I've already explained how the `|` operator works, so the first half of the string should be straight forward: I want to match either: a) an identifier and only an identifier, and place this identifier in the named group `assign`; b) `NOT` followed by at least one space followed by an identifier, and place this identifier in the named group `not_arg`; or c) an identifier (labeled `arg1`) followed by one of the allowed `command`s: `AND`, `OR`, `LSHIFT`, or `RSHIFT`, followed by a second identifier (labeled `arg2`).

Finally, at the beginning of the definition you'll notice a `^`, which works the same as the `\$` except to say that matching must start at the beginning of the string.

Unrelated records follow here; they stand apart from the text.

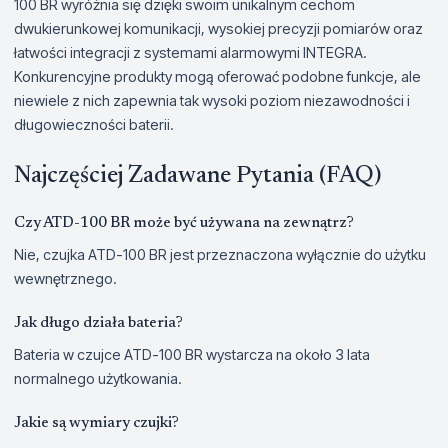
100 BR wyróżnia się dzięki swoim unikalnym cechom
dwukierunkowej komunikacji, wysokiej precyzji pomiarów oraz
łatwości integracji z systemami alarmowymi INTEGRA.
Konkurencyjne produkty mogą oferować podobne funkcje, ale
niewiele z nich zapewnia tak wysoki poziom niezawodności i
długowieczności baterii.
Najczęściej Zadawane Pytania (FAQ)
Czy ATD-100 BR może być używana na zewnątrz?
Nie, czujka ATD-100 BR jest przeznaczona wyłącznie do użytku
wewnętrznego.
Jak długo działa bateria?
Bateria w czujce ATD-100 BR wystarcza na około 3 lata
normalnego użytkowania.
Jakie są wymiary czujki?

Any definition which opens with `^` and closes with `\$` must match the entire string instead of matching part of the string. For example: `@abc?` would be successfully matched by `\w+` for the `abc` part, but would not be matched by `^\w+\$`, since there are non-word characters between `abc` and the beginning and end of the string.

### C#

source
Since we are only evaluating the wires twice (part A and part B), and it is easier to write the code, I used method 3. Instead of using `ushort?`, I used `Lazy<ushort>`. The nice thing about the `Lazy<>` object is that it accepts a function that defines how to obtain the stated value, but doesn't execute the function immediately. Once the value is requested, it evaluates the function and then caches the final value, so that the function doesn't have to be run again.

Notice that because of the simplicity of the model, the wire definitions only have to be evaluated once in `ResetWires()`; once the lines are parsed, the wires can be placed into the dictionary. The bottom up subscriptions are automatic. However, `ResetWires()` has to be run twice, once for each part, because the definitions have to be reset to ensure that the new value for wire B are propagated properly to all dependent wires.

### F#

source
The F# version very closes resembles the C# version. The main thing I would like to note is how much cleaner the `match` syntax is than the `switch (_) { }` syntax.